Thursday, April 08, 2004

Would you read it on a train? Would you read it in a plane?

Bookmobiles are very well and good, but as this site indicates, there are many, many different styles of traveling libraries: Bookboats, book-bikes, book-donkeys, book-camels, et cetera. In the U.S., during the Great Depression, the Works Project Administration used many different means to distribute books to remote corners of the country, including most notably the Pack Horse Library Project as described in Kathi Appelt's Down Cut Shin Creek : the Pack Horse Librarians of Kentucky.

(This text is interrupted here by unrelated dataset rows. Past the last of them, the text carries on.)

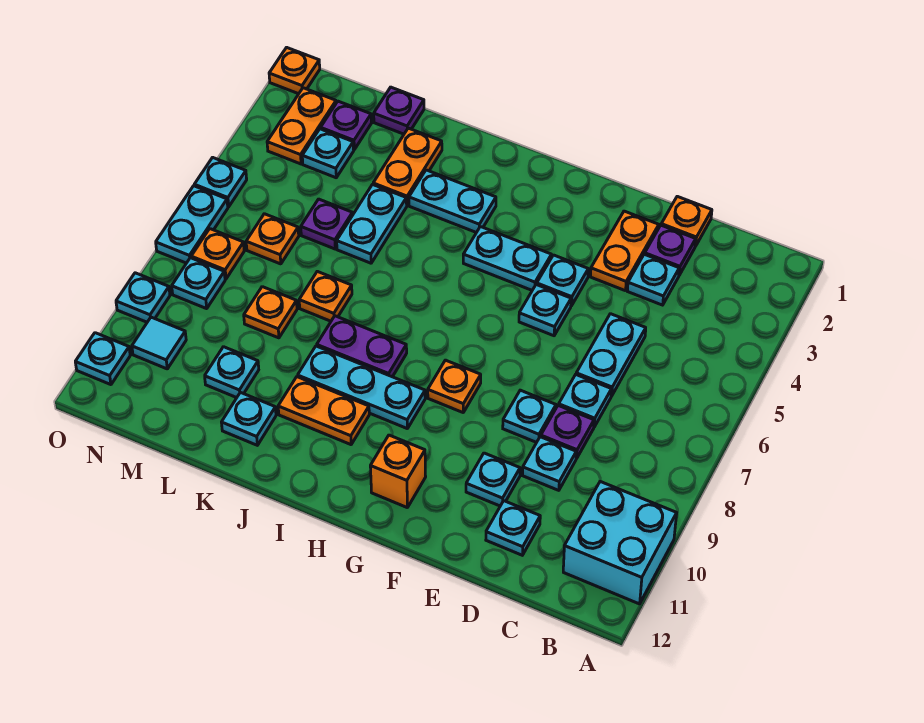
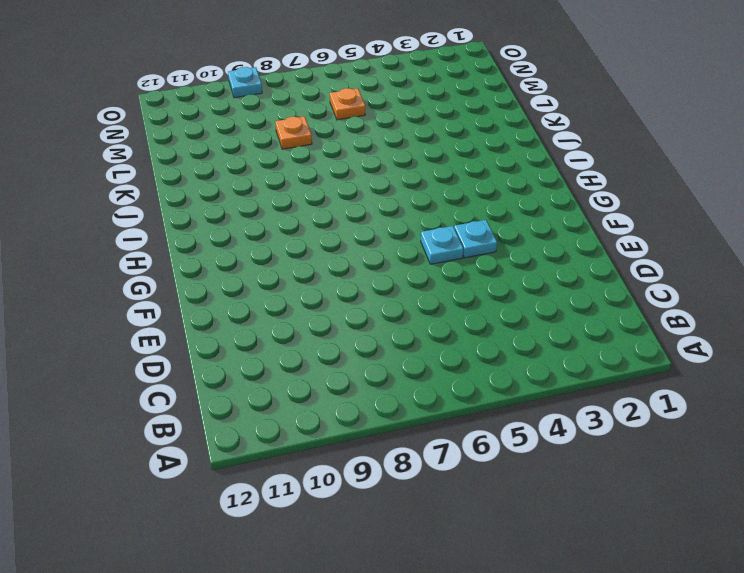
none -> cyan 2x2 brick [563,482,677,604]
none -> orange 1x1 plate [661,196,712,246]
none -> purple 1x1 plate [645,225,696,275]
none -> cyan 1x1 plate [627,254,679,305]

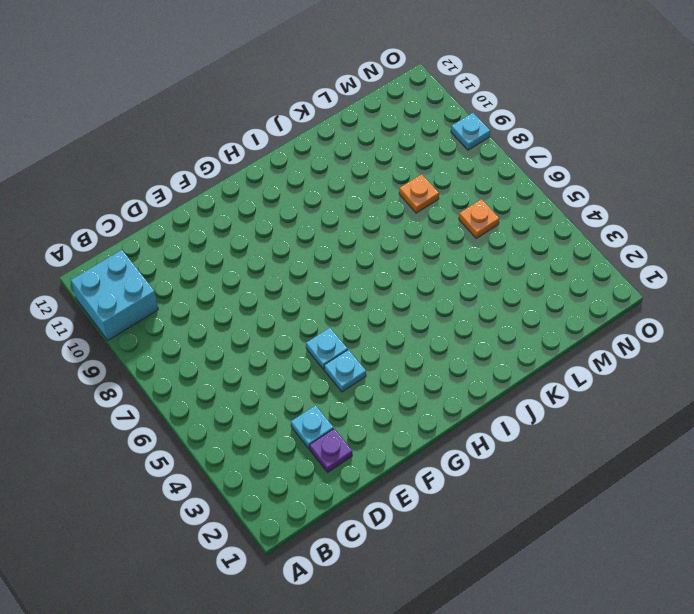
none -> orange 1x1 plate [661,196,712,246]
none -> cyan 1x2 plate [576,314,646,396]
none -> cyan 1x1 plate [559,375,611,427]
none -> purple 1x1 plate [541,405,594,459]

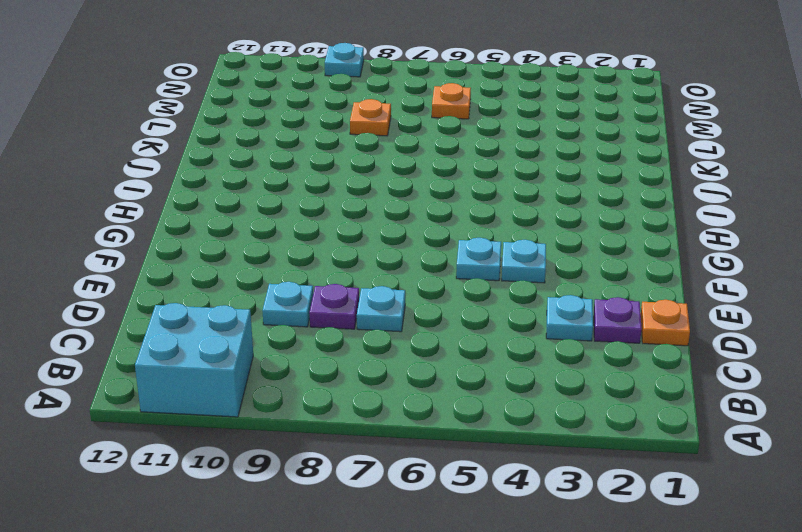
none -> cyan 1x2 plate [576,314,646,396]
none -> cyan 1x1 plate [486,501,540,555]
none -> orange 1x2 plate [591,211,659,291]
none -> cyan 1x1 plate [503,390,556,442]

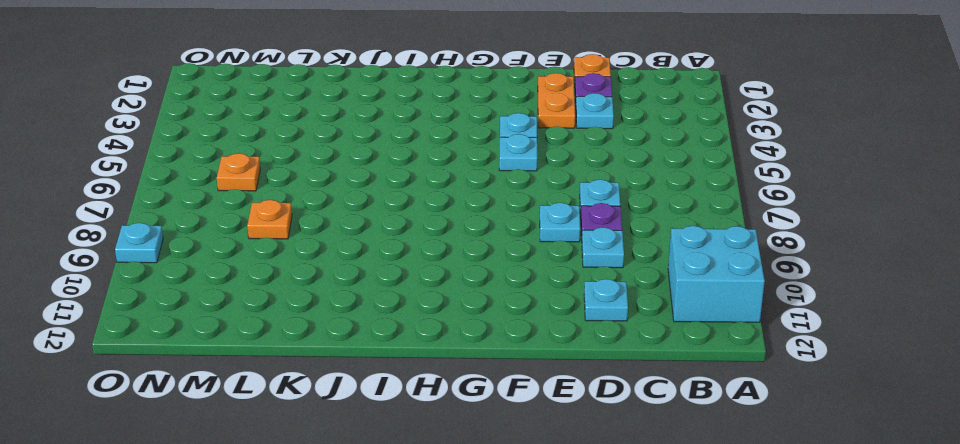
none -> cyan 1x2 plate [576,314,646,396]
none -> cyan 1x1 plate [466,453,520,506]
none -> cyan 1x2 plate [463,227,552,290]
none -> orange 1x1 plate [428,360,481,412]

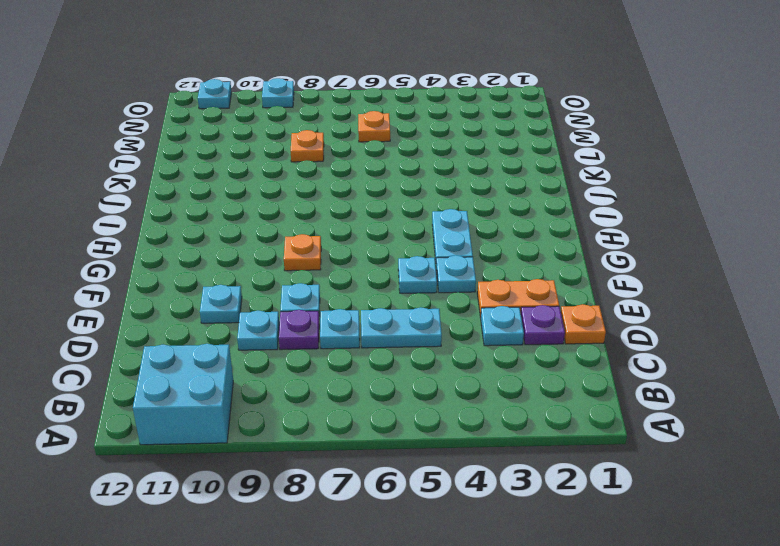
none -> cyan 1x1 plate [486,501,540,555]
none -> orange 1x1 brick [370,435,426,508]
none -> cyan 1x3 plate [298,346,425,429]
none -> cyan 1x2 plate [409,170,496,233]

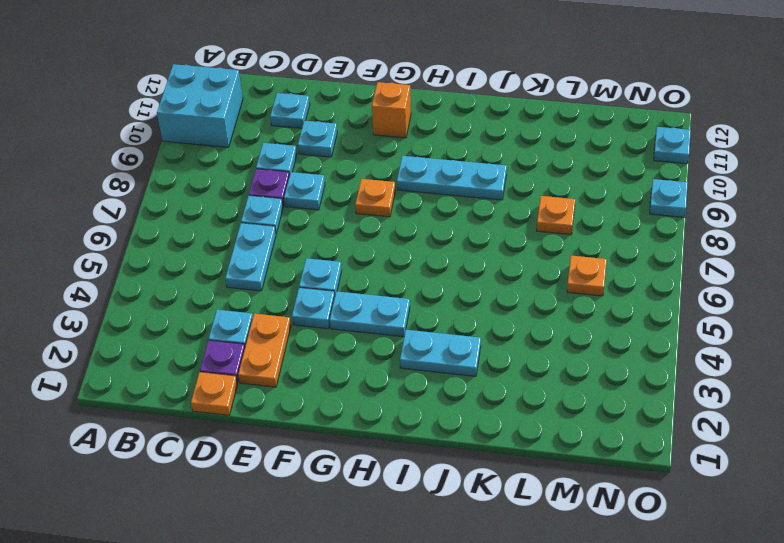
none -> purple 1x2 plate [317,316,407,377]
none -> orange 1x2 plate [278,377,369,445]
none -> orange 1x2 plate [373,128,442,205]
none -> cyan 1x2 plate [337,185,407,263]

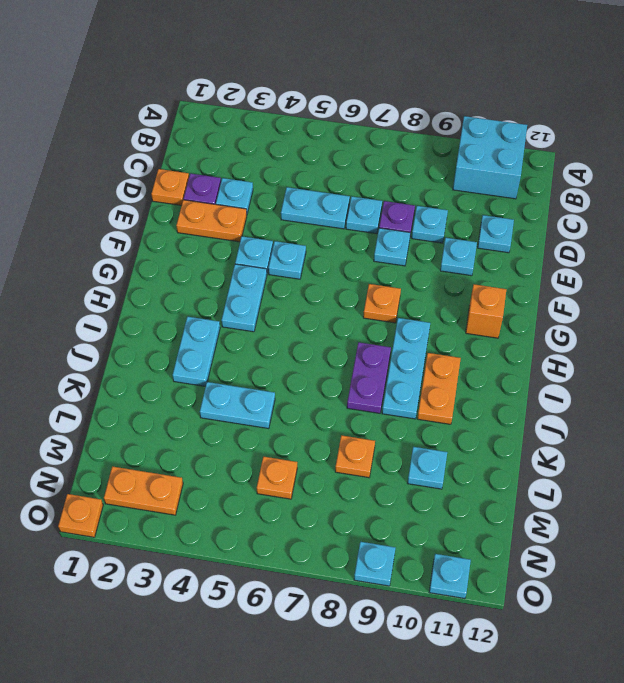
none -> orange 1x2 plate [373,128,442,205]
none -> orange 1x1 plate [299,271,352,321]
none -> cyan 1x1 plate [221,392,276,445]
none -> purple 1x1 plate [374,87,424,134]

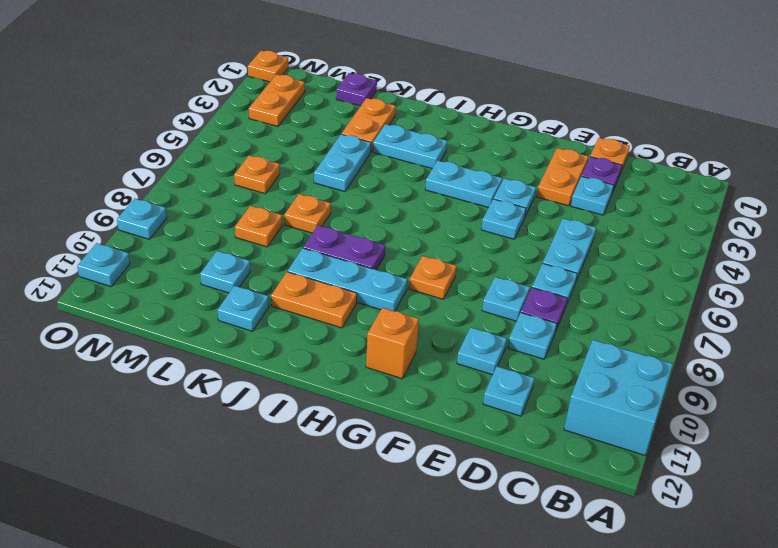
none -> purple 1x1 plate [301,199,353,249]
none -> purple 1x1 plate [321,101,371,149]
none -> cyan 1x1 plate [302,129,354,178]
none -> orange 1x1 plate [191,229,244,279]

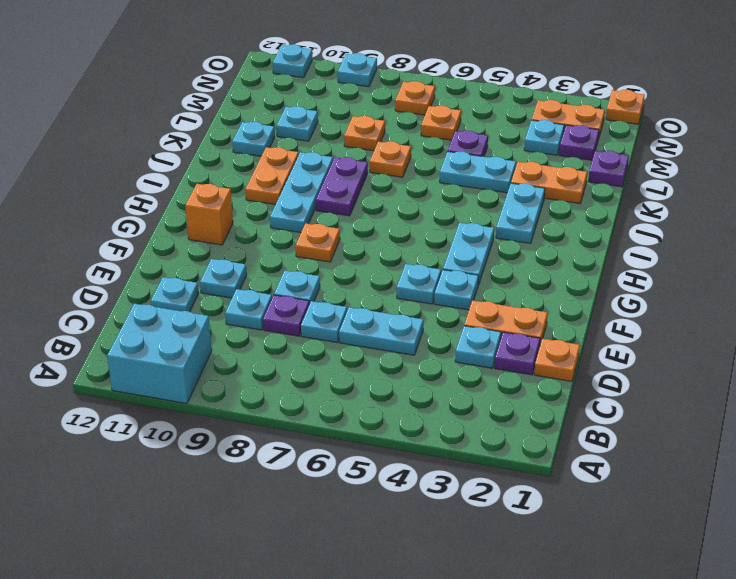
none -> cyan 1x1 plate [172,258,225,309]
none -> cyan 1x1 tile [132,317,186,369]
none -> cyan 1x1 plate [194,157,247,207]
none -> cyan 1x2 plate [156,186,228,263]

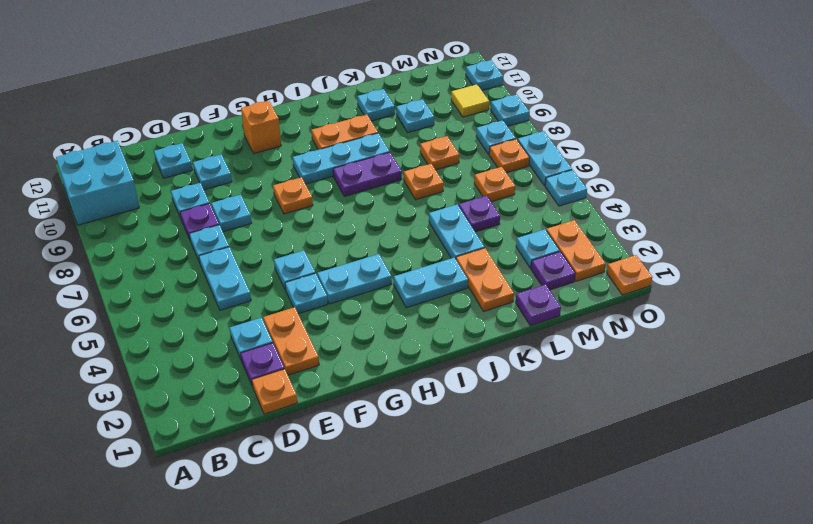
yellow 1x1 tile [451,84,489,117] -> cyan 1x1 tile [132,317,186,369]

Of course, the first thing that comes to my mind is that a Book Train might make an interesting HO scale model. There were many U.S. prototypes to follow, and to cite as examples should any niggling nitpicker claim that such things "ain't prototypical". True, most of the railroad library cars were for the use of paying passengers only, but that's just part and parcel of the Gilded Age in America.

For a more altruistically inclined roving cultural artifact on rails, perhaps I could model one of the chapel cars that once plied the rails of North America bringing missionary efforts to remote areas and, in one case, serving as a semi-permanent meeting hall after the Upper Peninsula logging town of Ontonagan burned to the ground in 1896.

Thanks to the ever-eclectic Jessamyn West for the link. The Bookboat webpage is affiliated with the Prince Rupert (B.C., Canada) Public Library and "is intended to help us build support for a waterfront location for a new Prince Rupert Library and Archives." I wish them well.